All of the talk in recent years about Google possibly designing its own in-house chipsets for phones has come true in a way on the Pixel 2 and Pixel 2 XL. This morning, Google announced that both phones contain Google’s first custom-designed System on Chip (SoC), called Pixel Visual Core, though this one was made to help with the outstanding camera in each rather than replace the work of Qualcomm’s Snapdragon line. In the coming weeks and months, Google will enable the Pixel Visual Core to help bring the Pixel camera’s HDR+ magic to third party camera apps.
Seriously, you are reading that correctly – the Pixel 2 and Pixel 2 XL had a secret Image Processing Unit (IPU) that none of us knew about until now and hasn’t even been turned on yet. That’s kind of cool, right?
The goal here is, again, to bring the Pixel 2’s HDR+ smarts to others outside of the Google Camera app. The SoC will do so by taking advantage of its eight Google-designed custom cores that can deliver “over 3 trillion operations per second on a mobile power budget.” By using the Pixel Visual Core, Google says that HDR+ can run 5x faster and at less than 1/10th the energy than if it was trying to through the application processor (like the Snapdragon 835 in these phones). There are many more nerd details here than that, but it’s over my head and so I’ll leave those dirty details to those willing to dive into the press release below.
Here are a couple of examples of the HDR+ capabilities that are coming to third party camera apps, thanks to Pixel Visual Core:
Of course, since this is Google’s first chip, they won’t just stop with opening up HDR+ to others. They already have the “next set of applications” lined up that they want this Pixel Visual Core to power.
The Pixel Visual Core will be enabled first as a developer option in the “coming weeks” through an Android Oreo 8.1 (MR1) developer preview. Further down the road, likely when Android 8.1 goes stable, Google will enable it for all third party apps to use within the Android Camera API.
Pixel Visual Core: Image processing and machine learning on Pixel 2
The camera on the new Pixel 2 is packed full of great hardware, software and machine learning (ML) so all you need to do is point and shoot to take amazing photos and videos. One of the technologies that helps you take great photos is HDR+, which makes it possible to get excellent photos of scenes with a large range of brightness levels, from dimly lit landscapes to a very sunny sky.
HDR+ produces beautiful images, and we have evolved the algorithm over the past year to utilize the Pixel 2’s application processor efficiently and enable the user to take multiple pictures in sequence by intelligently processing HDR+ in the background. In parallel with that engineering effort, we have also been working on creating capabilities which enable significantly greater computing power, beyond existing hardware, to bring HDR+ to third-party photography
applications. To expand the reach of HDR+, to handle the most challenging imaging and machine learning applications, and to deliver lower-latency and even more power-efficient HDR+ processing, we have created Pixel Visual Core.
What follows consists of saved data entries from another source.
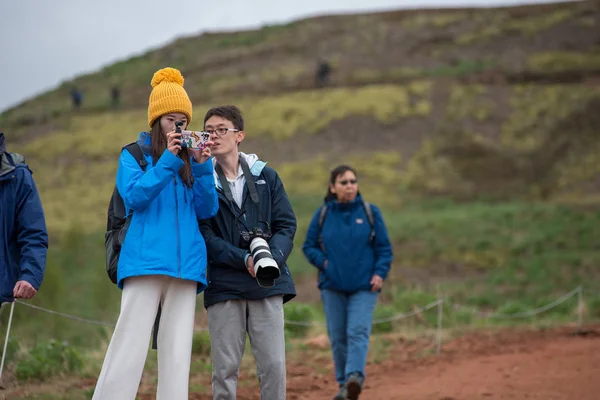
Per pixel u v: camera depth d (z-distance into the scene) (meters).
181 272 4.63
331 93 65.12
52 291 13.21
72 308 15.76
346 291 7.62
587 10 85.75
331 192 7.83
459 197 44.38
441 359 10.62
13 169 4.86
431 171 49.00
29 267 4.82
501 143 53.84
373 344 11.62
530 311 17.39
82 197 47.00
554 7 89.19
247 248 5.16
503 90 63.25
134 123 64.19
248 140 56.25
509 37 81.06
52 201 46.31
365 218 7.65
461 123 57.19
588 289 24.23
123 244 4.66
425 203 42.59
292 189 45.03
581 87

Pixel Visual Core is Google’s first custom-designed System on Chip (SoC) for consumer products. It is built into every Pixel 2, and in the coming months, we will turn it on through a software update to enable more applications to use Pixel 2’s camera for taking HDR+ quality pictures.
Let’s delve into some of the details. The centerpiece of Pixel Visual Core is the Google-designed Image Processing Unit (IPU)—a fully programmable, domain-specific processor designed from scratch to deliver maximum performance at low power. With eight Google-designed custom cores, each with 512 arithmetic logic units (ALUs), the IPU delivers raw performance of over 3 trillion operations per second on a mobile power budget. Using Pixel Visual Core, HDR+ can run 5x faster and at less than 1/10th the energy than running on the application processor (AP). A key ingredient to the IPU’s efficiency is the tight coupling of hardware and software—our software controls many more details of the hardware than in a typical processor. Handing more control to the software makes the hardware simpler and more efficient, but it also makes the IPU challenging to program using traditional programming languages. To avoid this, the IPU leverages domain-specific languages that ease the burden on both developers and the compiler: Halide for image processing and TensorFlow for machine learning. A custom Google-made compiler optimizes the code for the underlying hardware.
In the coming weeks, we will enable Pixel Visual Core as a developer option in the developer preview of Android Oreo 8.1 (MR1). Later, we will enable it to all third-party apps using the Android Camera API, giving them access to the Pixel 2’s HDR+ technology. We can’t wait to see the beautiful HDR+ photography which you already get through your Pixel 2 camera also be available in your favorite photography apps.
HDR+ is the first application to run on Pixel Visual Core. As noted above, Pixel Visual Core is programmable and we are already preparing the next set of applications. The great thing is that as we follow up with more, new applications on Pixel Visual Core, Pixel 2 will continue to improve. We’ll keep rolling out other imaging and ML innovations over time—keep an eye out!